Y07W44WR Why Our Park Should Be Upgraded
Part 1
How to Write
A formal letter makes a request, argument or recommendation to a specific person or organisation in a structured, professional format. It is written for an official audience who expects a clear purpose, organised content and a respectful tone. Every sentence should serve the letter’s purpose directly.
- Ideas & content: State your purpose clearly from the opening. Develop your case with specific, relevant points and close with a clear request or outcome you are seeking.
- Structure & cohesion: Follow formal letter conventions — opening, body paragraphs, closing. Keep each paragraph focused on one clear point. Use formal connectors to link ideas logically.
- Voice & audience: Write with respect and authority. Avoid informality, sarcasm or excessive emotion. The reader should feel that you have considered their perspective as well as your own.
- Language choices: Use formal vocabulary. Avoid contractions. Control modality — words like request, strongly believe and urge you to consider signal conviction without aggression.
- Conventions: Format correctly — date, salutation, body, close, signature. Spell accurately. Use punctuation to manage formal sentences clearly.
Common pitfalls: Forgetting the formal structure and writing like an email — a letter has conventions that signal professionalism. Making the letter too long by including unnecessary detail, when a clear, direct case is more effective.
Part 2
Your Task Plan for Today
Question: Write a letter to your local council supporting the upgrade of your local park. Describe the current problems, explain why the park matters to the community and make a clear case for why it should be prioritised for funding. Write in a formal, respectful tone appropriate for a letter that will be included in an official funding submission.

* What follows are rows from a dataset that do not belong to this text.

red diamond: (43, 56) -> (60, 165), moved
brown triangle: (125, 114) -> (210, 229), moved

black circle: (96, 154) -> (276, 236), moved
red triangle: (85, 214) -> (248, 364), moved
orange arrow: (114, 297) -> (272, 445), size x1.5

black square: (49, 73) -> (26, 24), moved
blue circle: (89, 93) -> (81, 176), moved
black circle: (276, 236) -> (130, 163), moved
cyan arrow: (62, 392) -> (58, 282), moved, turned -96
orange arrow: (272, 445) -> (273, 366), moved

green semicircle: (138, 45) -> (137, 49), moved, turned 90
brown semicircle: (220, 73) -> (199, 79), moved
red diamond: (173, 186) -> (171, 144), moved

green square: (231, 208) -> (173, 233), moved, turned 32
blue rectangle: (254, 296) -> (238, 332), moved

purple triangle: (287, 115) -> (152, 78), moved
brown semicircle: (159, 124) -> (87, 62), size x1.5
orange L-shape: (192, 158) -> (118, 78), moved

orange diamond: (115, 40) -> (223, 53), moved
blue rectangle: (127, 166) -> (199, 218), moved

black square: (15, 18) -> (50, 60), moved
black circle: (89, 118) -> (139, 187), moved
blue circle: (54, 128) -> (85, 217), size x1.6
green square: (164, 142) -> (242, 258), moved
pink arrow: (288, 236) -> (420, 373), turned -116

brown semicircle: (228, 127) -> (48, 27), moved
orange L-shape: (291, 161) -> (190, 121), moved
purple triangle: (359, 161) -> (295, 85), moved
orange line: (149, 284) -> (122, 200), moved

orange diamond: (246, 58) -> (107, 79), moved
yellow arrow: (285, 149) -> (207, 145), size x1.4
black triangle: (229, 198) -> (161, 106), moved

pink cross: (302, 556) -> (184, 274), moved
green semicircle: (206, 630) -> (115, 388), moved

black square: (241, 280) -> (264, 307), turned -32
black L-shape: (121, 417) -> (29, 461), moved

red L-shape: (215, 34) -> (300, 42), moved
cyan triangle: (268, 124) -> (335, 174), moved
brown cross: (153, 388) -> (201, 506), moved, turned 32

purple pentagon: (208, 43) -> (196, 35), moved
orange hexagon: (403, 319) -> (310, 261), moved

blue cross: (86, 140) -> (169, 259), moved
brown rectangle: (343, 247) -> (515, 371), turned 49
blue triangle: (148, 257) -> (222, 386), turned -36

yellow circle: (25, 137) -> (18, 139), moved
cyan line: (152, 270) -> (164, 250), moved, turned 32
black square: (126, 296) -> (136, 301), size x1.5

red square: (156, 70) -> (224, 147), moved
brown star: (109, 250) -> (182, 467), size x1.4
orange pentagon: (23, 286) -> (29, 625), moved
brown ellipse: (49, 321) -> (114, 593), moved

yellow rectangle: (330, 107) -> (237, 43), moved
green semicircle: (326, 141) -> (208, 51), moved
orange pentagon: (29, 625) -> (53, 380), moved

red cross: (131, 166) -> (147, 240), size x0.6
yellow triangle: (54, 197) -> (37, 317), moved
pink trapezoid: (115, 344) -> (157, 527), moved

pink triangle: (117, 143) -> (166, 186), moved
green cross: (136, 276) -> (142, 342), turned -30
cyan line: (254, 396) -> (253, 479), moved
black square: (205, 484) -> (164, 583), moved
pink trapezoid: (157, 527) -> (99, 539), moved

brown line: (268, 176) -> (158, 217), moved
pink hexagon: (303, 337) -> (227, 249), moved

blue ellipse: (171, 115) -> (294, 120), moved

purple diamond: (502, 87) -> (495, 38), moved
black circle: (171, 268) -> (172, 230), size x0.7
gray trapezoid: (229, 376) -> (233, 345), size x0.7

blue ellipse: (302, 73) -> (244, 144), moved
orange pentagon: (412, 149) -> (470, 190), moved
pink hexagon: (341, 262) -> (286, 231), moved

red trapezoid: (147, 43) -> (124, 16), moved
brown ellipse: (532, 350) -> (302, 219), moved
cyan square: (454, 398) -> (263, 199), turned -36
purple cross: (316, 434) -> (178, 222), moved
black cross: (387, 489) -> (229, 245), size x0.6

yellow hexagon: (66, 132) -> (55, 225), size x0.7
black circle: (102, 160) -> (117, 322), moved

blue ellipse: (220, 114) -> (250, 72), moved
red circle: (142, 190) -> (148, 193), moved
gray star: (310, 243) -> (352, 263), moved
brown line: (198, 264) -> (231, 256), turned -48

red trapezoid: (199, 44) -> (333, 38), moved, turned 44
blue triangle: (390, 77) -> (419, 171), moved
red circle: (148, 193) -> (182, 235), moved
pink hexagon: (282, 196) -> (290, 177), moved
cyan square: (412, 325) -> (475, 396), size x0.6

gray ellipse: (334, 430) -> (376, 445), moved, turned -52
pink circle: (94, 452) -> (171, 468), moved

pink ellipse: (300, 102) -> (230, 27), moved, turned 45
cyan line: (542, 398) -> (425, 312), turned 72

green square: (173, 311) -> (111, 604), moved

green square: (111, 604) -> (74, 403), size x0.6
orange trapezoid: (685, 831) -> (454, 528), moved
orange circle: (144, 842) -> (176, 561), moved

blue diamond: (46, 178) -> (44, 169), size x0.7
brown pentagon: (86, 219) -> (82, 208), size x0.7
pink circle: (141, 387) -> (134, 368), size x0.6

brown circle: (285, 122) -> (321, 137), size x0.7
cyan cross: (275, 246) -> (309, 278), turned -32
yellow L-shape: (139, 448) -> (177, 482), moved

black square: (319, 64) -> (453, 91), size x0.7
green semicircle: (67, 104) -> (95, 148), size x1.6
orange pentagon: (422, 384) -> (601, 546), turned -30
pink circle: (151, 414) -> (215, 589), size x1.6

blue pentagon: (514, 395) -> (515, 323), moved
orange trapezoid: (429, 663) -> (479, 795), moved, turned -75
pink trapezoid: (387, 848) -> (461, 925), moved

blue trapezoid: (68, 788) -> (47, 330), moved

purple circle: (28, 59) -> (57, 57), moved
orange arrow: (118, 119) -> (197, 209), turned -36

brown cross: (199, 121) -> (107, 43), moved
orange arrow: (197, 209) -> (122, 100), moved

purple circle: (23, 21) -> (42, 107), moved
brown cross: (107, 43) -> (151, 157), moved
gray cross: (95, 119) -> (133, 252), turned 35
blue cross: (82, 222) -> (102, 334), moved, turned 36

Stimulus: Your suburb’s local park has fallen into disrepair. Equipment is broken, seating is damaged, lighting is poor and the space is used less and less by the community as a result. A local residents’ group has heard that council funding may become available for park improvements and has asked young people from the area to write a letter supporting the case for the upgrade. Letters will be submitted to the council as part of the funding application.
Task Analysis: This task asks you to write a formal letter supporting a funding application to your local council. The letter will be part of an official submission, so it needs to be professional, organised and persuasive — not just a list of complaints, but a clear case for why this park matters and why funding it is the right decision for the community.
Quick Plan
Before you write, plan:
- The specific problems with the park as it is now
- Why the park matters to the community — who uses it and for what?
- What upgrading it would achieve — the specific difference it would make
- Your direct request to the council
Format rules
A formal letter for a funding submission should be clearly structured: an opening that states your purpose, body paragraphs developing your case and a respectful close with a clear request. Use formal vocabulary and full sentences throughout.
Key details to include
Be specific about what is wrong and what an upgrade would achieve. “The park is in poor condition” is less useful than naming specific problems and their impact on the community’s use of the space.
Tone & voice
Write respectfully and professionally. This letter will be part of a formal funding submission — the tone should reflect that. You can be warm and genuine, but not casual or informal.
Closing line
End with a clear, direct request and a respectful close. Tell the council exactly what you are asking them to prioritise and why it matters to the community.